STUDY TEXT -

100% agree with this. My dp was written off by teachers at school, he was told he would amount to a grand total of nothing as his scores were so low. He now earns way above the national average and is approached all the time from big companies wanting to employ him. Learning resilience and acknowledging that as a child we don’t know what we want “to be” are the way forward.
IsadoraMoon · 12/01/2022 09:21

Thank you everyone so many useful comments and food for thought! I wil absolutely continue with the extra curriculars that they enjoy I was just concerned it would affect their confidence if they see their peers being moved up and they're stuck with kids younger than them. They are 7 and 9 so appreciate still quite young, but concentrating on being the best at being kind and the best at being inclusive and praising effort rather than achievements all seem likes great advice!

OP posts:
Blueeyedgirl21 · 12/01/2022 09:26

Teaching your kids that they just have to enjoy something to carry on doing it and being dedicated to it is amazing parenting IMO

To teach them the security of not being the best but still being confident and liking themselves and who they are is one of the best things you can do for them

As a previous poster said, often you hear how amazing people’s kids are and the truth is bent. I’ve heard how someone dd ‘might be auditioning for the west end, she’s THAT good’ since she was about 10, she’s 16 now it’s still never happened and she goes to a local singing/dancing class that tons of local teens go to, it’s a fun thing not serious. Maybe she’ll turn 18 and end up at RADA and be super successful, maybe not. But it’s all been ‘constructed’ somewhat in the head of her parent who passes this info on. Same with football. You can be great at 10 and train with Man City’s academy or whatever, doesn’t mean your the next Phil Foden abs it’s doesn’t mean your kid will be secure and happy in life.

MarieIVanArkleStinks · 12/01/2022 09:31

@sparepantsandtoothbrush

Firstly, ignore braggart parents who are probably over inflating their kids' achievements

I was a 'gifted' child. I sat my SATs early, sailed through school, all As at A level including the highest mark in the country in one of my science A levels

Oh the irony!

What an unpleasant, disingenuous, devious post.

You've deliberately taken what that PP said out of context. She went on immediately after this to say she now considers herself mediocre, and that we all peak at different times.

Hope you feel better. The only person your post screams a great deal about is you.

SUPPLIED DATA -
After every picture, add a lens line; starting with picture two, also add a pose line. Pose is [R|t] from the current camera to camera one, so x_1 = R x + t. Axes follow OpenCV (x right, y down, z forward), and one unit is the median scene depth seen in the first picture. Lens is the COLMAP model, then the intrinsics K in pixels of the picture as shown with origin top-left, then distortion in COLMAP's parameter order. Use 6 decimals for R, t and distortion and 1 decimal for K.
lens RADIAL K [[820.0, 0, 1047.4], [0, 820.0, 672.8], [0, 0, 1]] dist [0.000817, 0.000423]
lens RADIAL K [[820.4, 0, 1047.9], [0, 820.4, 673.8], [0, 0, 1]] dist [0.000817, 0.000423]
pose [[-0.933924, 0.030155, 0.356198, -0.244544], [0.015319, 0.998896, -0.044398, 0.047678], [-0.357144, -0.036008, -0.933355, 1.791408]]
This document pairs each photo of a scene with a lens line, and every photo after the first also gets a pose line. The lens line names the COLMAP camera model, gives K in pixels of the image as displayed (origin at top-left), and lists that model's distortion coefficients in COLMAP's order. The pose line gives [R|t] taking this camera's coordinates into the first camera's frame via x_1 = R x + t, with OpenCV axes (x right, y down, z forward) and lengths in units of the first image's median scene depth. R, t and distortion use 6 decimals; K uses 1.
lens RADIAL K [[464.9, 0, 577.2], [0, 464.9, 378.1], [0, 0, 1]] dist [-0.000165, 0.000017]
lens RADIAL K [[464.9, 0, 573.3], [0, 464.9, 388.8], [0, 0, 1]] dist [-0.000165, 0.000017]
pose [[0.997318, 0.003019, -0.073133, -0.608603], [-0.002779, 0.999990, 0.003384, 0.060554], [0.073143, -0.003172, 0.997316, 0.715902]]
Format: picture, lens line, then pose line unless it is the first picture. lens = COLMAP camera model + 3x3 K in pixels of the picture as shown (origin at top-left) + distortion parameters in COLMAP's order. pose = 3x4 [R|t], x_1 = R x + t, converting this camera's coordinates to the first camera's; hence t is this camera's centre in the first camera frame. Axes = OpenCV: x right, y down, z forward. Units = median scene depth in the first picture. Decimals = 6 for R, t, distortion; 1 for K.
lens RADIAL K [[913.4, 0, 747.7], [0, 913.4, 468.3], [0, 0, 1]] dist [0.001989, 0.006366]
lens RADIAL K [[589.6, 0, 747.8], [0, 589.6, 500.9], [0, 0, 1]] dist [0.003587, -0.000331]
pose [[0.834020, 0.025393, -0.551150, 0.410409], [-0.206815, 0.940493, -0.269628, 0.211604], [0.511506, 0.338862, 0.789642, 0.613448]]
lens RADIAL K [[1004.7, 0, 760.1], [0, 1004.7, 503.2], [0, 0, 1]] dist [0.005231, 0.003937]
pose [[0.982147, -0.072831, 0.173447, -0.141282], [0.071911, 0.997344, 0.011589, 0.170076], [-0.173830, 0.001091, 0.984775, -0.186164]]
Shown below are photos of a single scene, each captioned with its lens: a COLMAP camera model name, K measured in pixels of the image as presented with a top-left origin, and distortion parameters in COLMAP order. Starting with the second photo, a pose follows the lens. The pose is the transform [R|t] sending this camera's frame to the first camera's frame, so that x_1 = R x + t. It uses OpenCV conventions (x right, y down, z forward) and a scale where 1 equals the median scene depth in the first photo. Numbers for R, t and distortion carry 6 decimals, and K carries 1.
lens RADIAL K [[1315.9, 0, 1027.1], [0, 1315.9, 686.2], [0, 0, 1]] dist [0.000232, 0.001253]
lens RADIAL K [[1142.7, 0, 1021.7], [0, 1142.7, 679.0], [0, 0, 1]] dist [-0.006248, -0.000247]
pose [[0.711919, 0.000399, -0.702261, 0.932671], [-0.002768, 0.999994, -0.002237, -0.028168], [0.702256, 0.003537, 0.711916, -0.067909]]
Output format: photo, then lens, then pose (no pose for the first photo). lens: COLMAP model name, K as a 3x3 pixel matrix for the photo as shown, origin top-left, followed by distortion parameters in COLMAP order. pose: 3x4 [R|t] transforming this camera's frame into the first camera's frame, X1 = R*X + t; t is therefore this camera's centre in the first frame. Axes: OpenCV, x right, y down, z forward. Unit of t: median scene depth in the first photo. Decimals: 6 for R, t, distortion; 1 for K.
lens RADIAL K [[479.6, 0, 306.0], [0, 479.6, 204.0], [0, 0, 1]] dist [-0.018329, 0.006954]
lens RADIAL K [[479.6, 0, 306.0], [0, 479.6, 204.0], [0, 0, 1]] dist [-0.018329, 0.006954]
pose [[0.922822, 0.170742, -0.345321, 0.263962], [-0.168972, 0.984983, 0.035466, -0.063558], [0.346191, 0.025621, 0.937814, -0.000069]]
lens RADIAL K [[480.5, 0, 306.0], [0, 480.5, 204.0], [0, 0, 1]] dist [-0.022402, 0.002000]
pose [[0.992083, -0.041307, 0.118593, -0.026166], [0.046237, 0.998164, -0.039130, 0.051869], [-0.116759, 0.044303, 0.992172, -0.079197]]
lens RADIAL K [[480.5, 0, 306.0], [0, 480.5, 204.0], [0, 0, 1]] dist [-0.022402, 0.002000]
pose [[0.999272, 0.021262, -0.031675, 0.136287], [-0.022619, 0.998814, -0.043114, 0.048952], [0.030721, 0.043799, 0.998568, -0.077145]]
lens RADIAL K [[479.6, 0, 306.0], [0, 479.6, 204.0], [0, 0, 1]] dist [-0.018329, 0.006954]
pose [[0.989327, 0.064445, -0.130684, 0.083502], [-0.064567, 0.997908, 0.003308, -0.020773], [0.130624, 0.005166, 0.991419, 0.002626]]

EXERCISE A - In the forum thread, why does MarieIVanArkleStinks call the post she quotes disingenuous? Answer in one to three sentences.
EXERCISE B - How old are IsadoraMoon's children, according to the forum thread?

OUTPUT A - She says the poster deliberately took the previous poster's words out of context. Immediately after the quoted part, that poster went on to say she now considers herself mediocre and that everyone peaks at different times.

OUTPUT B - They are 7 and 9.